Kenyan elections — empower the youth instead of inciting violence 
Supporters of the Azimio la Umoja (Declaration of Unity) political coalition shout slogans at the venue of a political rally attended by the coalition's presidential candidate and Kenya's opposition leader Raila Odinga and his running-mate Martha Karua in Kirigiti stadium, Kiambu, Kenya, 01 August 2022. Kenyan politicians continue to gear-up their political rallies as Kenya heads to its general elections on 09 August 2022. (Photo: EPA-EFE / Daniel Irungu)

Political leaders ought to share the decision-making table with the youth, acknowledging them as agents of change through policy making, as opposed to a means to personal power-driven gain.

Kenya’s highly anticipated presidential election takes place on 9 August 2022. In the lead-up to the elections, the nation’s headlines have been dominated by campaign sagas and political tensions, with the latter bringing to recollection harsh memories from the country’s  2007-2008 post-election period.  

The aforementioned period was marked by mass displacement, widespread sexual violence and numerous casualties, with more than 1,200 people killed – it serves as a painful collective memory for the nation. 

One cannot help but remember the subtle signs that preceded the civil unrest, including the hate speech and calls for violence incited by political leaders. The youth fell especially victim to this incitement, with reports indicating that 70 % of those who engaged in election-related violence during this period were from this group. At the time, factors such as high unemployment and insufficient civic spaces contributed to the youth’s vulnerability to political violence.

Four presidential candidates have been cleared by the electoral commission for the 2022 Kenyan Elections, namely, David Mwaure Waihiga of Agano Party; Raila Odinga of Azimio la Umoja; William Ruto of Kenya Kwanza and  George Wajackoyah of Roots Party. 

The issues that defined the affairs 15 years ago have not been laid to rest: Unemployment rates in the country are at the highest they’ve been since 1995 at 5.7%, while the cost of living continues to grow, with inflation reaching upwards of 7%. 

Meanwhile, political tensions continue to mount between presidential hopefuls William Ruto and Raila Odinga, with ethnic divisions and the outgoing president’s decision to endorse Odinga as the next president of the Republic, acting as key points of tension.

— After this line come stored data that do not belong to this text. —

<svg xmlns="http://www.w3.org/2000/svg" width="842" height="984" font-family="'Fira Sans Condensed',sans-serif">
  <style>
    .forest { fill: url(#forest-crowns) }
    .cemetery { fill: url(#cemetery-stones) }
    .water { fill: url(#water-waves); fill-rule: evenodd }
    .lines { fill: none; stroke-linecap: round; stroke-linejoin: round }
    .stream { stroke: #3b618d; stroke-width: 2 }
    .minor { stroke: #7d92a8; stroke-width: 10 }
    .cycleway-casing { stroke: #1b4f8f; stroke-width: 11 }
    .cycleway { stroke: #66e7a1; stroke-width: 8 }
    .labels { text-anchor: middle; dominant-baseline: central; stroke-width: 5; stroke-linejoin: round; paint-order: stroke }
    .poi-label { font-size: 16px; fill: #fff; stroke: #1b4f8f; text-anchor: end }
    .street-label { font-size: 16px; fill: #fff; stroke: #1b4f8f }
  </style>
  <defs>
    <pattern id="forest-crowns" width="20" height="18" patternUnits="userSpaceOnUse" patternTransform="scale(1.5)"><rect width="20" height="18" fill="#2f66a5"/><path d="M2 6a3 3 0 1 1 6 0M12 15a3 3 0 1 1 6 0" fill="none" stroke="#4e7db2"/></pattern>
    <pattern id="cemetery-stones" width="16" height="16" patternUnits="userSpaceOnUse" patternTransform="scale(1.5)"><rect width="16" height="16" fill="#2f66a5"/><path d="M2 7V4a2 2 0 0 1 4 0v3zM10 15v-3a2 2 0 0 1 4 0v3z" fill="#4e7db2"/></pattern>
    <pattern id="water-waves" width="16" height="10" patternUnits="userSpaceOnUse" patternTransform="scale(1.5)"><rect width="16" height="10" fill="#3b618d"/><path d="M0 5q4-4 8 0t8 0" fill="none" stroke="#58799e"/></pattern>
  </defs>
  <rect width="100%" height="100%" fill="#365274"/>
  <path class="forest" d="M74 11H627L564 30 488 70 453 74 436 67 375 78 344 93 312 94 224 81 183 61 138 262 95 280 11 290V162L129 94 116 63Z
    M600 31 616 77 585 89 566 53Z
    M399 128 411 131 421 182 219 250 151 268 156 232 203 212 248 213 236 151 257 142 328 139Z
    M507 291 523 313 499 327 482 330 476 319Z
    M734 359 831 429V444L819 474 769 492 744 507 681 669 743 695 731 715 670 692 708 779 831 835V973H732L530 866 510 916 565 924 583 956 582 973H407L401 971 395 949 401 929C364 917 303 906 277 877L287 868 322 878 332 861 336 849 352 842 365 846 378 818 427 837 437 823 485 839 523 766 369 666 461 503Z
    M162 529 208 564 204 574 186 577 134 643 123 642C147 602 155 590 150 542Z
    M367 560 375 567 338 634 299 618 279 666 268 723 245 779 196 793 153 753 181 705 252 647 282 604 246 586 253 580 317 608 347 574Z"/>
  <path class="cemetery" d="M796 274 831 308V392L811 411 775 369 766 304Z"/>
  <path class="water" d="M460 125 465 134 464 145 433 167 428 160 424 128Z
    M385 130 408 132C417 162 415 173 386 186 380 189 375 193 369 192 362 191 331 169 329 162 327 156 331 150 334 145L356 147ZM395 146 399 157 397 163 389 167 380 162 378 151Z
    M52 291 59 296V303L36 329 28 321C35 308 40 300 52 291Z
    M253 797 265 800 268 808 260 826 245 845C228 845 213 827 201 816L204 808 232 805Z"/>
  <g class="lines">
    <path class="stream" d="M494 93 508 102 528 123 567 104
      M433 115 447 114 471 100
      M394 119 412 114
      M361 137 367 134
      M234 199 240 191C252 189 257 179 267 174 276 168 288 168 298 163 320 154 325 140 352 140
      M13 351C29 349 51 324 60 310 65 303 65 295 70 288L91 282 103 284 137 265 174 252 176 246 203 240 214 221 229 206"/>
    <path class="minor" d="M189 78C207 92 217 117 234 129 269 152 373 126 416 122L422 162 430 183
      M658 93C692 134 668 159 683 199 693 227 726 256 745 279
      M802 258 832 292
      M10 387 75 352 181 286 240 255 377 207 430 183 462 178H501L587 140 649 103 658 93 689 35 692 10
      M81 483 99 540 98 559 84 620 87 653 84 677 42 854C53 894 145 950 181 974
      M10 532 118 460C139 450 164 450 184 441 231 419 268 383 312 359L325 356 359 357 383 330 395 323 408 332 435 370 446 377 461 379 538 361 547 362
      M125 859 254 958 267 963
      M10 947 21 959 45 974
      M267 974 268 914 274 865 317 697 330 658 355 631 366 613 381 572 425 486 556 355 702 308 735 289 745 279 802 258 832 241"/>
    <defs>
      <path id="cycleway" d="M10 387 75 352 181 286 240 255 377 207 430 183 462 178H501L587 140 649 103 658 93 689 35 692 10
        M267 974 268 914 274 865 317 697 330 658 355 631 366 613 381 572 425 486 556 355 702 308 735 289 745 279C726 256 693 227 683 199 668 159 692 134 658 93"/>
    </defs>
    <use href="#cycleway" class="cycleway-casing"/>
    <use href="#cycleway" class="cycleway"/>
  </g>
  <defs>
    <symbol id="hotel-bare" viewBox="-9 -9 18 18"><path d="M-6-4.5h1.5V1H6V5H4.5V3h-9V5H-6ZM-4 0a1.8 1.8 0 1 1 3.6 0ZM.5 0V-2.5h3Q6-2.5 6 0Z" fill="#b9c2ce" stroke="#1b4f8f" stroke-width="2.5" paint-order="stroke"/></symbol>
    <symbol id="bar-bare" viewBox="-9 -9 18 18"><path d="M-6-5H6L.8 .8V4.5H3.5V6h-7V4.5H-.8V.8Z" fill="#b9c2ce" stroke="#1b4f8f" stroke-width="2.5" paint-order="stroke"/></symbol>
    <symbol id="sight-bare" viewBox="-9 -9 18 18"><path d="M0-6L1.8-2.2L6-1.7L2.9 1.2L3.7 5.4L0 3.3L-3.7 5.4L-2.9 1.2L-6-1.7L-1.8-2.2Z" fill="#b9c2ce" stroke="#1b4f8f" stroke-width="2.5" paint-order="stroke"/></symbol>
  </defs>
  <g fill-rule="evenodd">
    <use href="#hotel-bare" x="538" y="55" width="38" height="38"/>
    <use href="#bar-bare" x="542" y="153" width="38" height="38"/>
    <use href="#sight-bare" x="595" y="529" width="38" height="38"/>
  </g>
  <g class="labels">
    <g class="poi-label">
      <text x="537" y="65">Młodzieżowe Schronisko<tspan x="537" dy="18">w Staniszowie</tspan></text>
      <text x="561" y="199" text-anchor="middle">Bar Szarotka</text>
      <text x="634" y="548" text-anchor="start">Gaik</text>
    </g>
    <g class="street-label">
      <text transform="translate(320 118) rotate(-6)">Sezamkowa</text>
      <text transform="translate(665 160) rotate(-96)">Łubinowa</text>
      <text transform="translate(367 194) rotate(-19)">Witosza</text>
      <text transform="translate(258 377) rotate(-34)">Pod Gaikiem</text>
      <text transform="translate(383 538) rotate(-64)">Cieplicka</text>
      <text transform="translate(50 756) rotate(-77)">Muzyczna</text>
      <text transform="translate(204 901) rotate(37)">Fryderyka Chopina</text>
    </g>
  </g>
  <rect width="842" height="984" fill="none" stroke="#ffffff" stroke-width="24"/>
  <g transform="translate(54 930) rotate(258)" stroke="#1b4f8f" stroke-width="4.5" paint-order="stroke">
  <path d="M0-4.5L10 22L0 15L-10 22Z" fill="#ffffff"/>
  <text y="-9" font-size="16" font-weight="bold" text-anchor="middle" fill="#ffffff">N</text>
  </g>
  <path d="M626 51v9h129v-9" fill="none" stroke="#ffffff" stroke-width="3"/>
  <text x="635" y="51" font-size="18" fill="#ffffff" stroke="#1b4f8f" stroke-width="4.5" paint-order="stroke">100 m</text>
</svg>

Already there are episodes of incitement of the youth to intimidate and heckle political opponents along the campaign trail, in what remains highly reminiscent of the events leading up to the election-related violence in 2007.  

That being said, the strong calls for caution issued to young people amid the current political tension demonstrate commendable progress on this subject. 

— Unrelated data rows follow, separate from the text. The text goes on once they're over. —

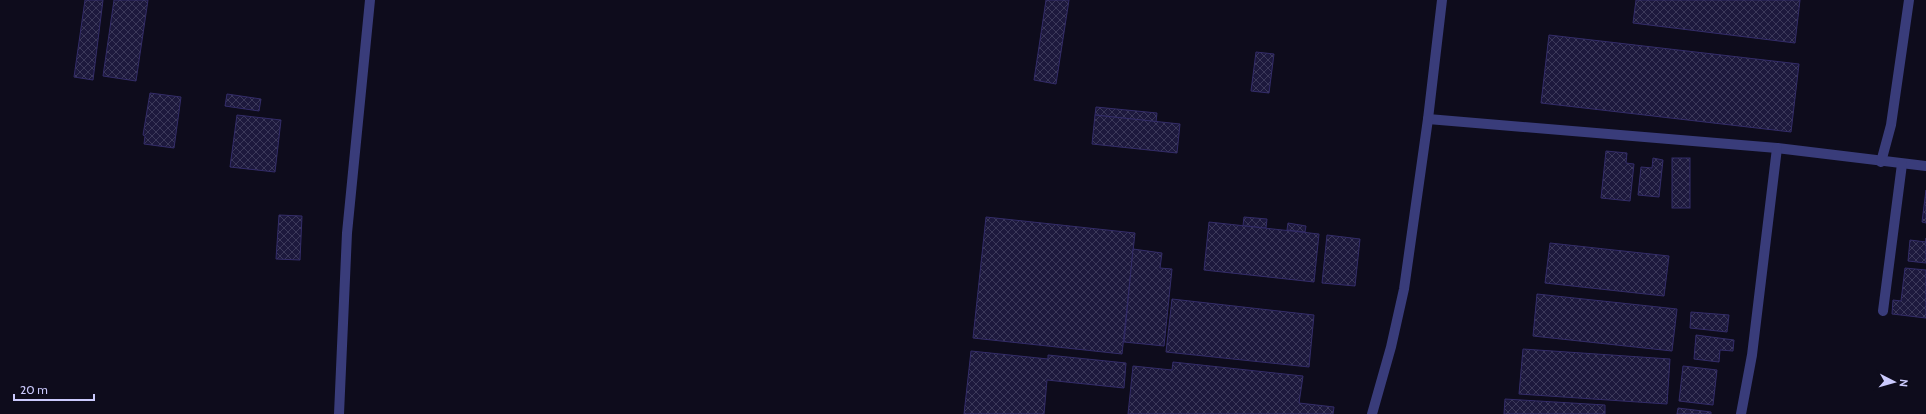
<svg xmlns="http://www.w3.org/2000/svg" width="1926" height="414" font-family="Cabin,sans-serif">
	<defs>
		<pattern id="building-cross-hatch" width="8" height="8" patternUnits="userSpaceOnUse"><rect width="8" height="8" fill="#1d193d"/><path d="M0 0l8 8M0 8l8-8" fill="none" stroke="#3c395a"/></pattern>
	</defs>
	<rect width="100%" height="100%" fill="#0e0c1c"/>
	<g fill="url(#building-cross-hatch)" stroke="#332c68">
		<polygon points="85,0 103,0 93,80 74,77"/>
		<polygon points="114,0 148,0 136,81 103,76"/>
		<polygon points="1046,0 1069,0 1056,84 1034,80"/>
		<polygon points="1636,0 1800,0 1795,43 1633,23"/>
		<polygon points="1549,35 1799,64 1791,132 1541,103"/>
		<polygon points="1256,52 1274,54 1269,93 1251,91"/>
		<polygon points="150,93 181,97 174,148 144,144 145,136 143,135"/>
		<polygon points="227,94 261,99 259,111 225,106"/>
		<polygon points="1096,107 1157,113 1156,122 1095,115"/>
		<polygon points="237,115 281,120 275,172 230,167"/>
		<polygon points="1095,115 1180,124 1177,153 1092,144"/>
		<polygon points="1606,151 1627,153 1626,163 1634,164 1630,201 1601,198"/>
		<polygon points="1653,158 1663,160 1659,197 1638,195 1641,167 1652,168"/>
		<rect x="1672" y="158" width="18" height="50"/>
		<polygon points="1926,190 1926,223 1922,222"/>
		<polygon points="279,215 302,216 300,260 276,259"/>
		<polygon points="986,217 1135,233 1122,354 973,338"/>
		<polygon points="1244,217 1267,219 1266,228 1243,226"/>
		<polygon points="1209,222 1319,234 1314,282 1204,270"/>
		<polygon points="1288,223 1306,226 1305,232 1287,230"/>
		<polygon points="1327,235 1360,239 1355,286 1322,283"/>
		<polygon points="1926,238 1926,263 1908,261 1910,240 1926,242"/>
		<polygon points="1550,243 1669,256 1664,296 1545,283"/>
		<polygon points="1133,249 1162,253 1160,268 1172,269 1164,346 1124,342"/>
		<polygon points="1905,268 1926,270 1926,318 1892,314 1893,300 1901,301"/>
		<polygon points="1537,294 1677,309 1672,351 1533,336"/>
		<polygon points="1172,299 1314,315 1309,367 1166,352"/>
		<polygon points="1691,312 1729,315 1727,332 1690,328"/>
		<polygon points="1696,335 1734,340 1733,351 1720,350 1719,362 1694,359"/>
		<polygon points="1523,349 1670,359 1667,404 1519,394"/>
		<polygon points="971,351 1048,359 1048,355 1126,363 1124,388 1047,380 1044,414 964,414"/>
		<polygon points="1173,362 1303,376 1299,403 1334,407 1333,414 1128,414 1133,366 1172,370"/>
		<polygon points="1683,366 1717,370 1713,405 1679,401"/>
		<polygon points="1505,399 1605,405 1605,414 1504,414"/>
		<polygon points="1678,408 1711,412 1711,414 1677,414"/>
	</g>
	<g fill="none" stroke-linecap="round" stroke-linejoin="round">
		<g stroke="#393c7a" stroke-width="10">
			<polyline points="1428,119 1777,148 1926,166"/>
			<polyline points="1881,162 1891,125 1909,0"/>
			<polyline points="1883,311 1902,164"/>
			<polyline points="339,414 347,233 370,0"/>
			<polyline points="1372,414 1391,347 1404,289 1428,119 1442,0"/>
			<polyline points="1741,414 1752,355 1777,148"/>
		</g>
	</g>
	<g transform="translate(1894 382) rotate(96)" stroke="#0e0c1c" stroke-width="3" paint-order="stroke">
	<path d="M0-3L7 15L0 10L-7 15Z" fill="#cbcafd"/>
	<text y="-6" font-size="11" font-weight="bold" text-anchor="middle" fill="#cbcafd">N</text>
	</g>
	<path d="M14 394v6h80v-6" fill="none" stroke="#cbcafd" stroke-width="2"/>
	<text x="20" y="394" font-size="12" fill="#cbcafd" stroke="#0e0c1c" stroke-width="3" paint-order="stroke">20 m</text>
</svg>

The Archbishop of the Kisumu Archdiocese in Kisumu County, for instance, has urged the youth to opt for peace and refuse incitement, while civil society has amped up advocacy against youth engagement in political violence. Similarly, social media platforms such as TikTok have made attempts to urge the youth to choose peace via a series of live streams focused on “tolerance, building bridges and active citizenship”.

Indeed, these efforts are an encouraging sign that there is some shift from the status quo. Such efforts should be reinforced, through behavioural change campaigns, and income generation initiatives, but there is also a clear need to build just and democratic institutions and civic spaces that allow the youth to meaningfully engage in politics, thereby promoting sustainable peace. 

Such institutions could perhaps strengthen the rule of law and accountability, ensuring that any voter dissatisfaction is addressed through a well-structured, just and independent institution that can uphold democracy and investigate any claims of undemocratic electoral processes, to the merriment of the youth. Furthermore, civic spaces for this subgroup ought to be expanded, for instance through greater efforts to increase youth representation in political institutions, providing them with the resources and skills to mobilise and advocate the future they desire. 

In addition to holding political leaders accountable for inciting youth violence, civil society has a large role to play in pushing for and supporting the development of institutions and spaces for youth participation. Political leaders, on the other hand, ought to share the decision-making table with the youth, acknowledging them as agents of change through policy making, as opposed to a means to personal power-driven gain. Indeed, there might even be a space for an institution that is awarded with international jurisdiction to ensure and promote free and fair elections across the globe. 

As we ponder all these recommendations, we urge all stakeholders to play their role in promoting peace and encouraging youth participation in positive political engagement. As for the youth, heed caution and play an empowered role in advocating the change you wish to see. DM/MC

This article was authored as a joint effort by: Amy Oloo, Executive Director of the World Federalist Movement/ Institute of Global Policy;  Mohammed Ndifuna, human rights defender, peace builder and Director of Justice Access Point, Uganda; Richard Kasu, Director of CFF Ghana and Joy Muthoni, Executive Director of Amani Communities Africa, Kenya. The aforementioned organisations are a consortium working to reduce youth participation in election-related violence in Kenya, Uganda and Ghana.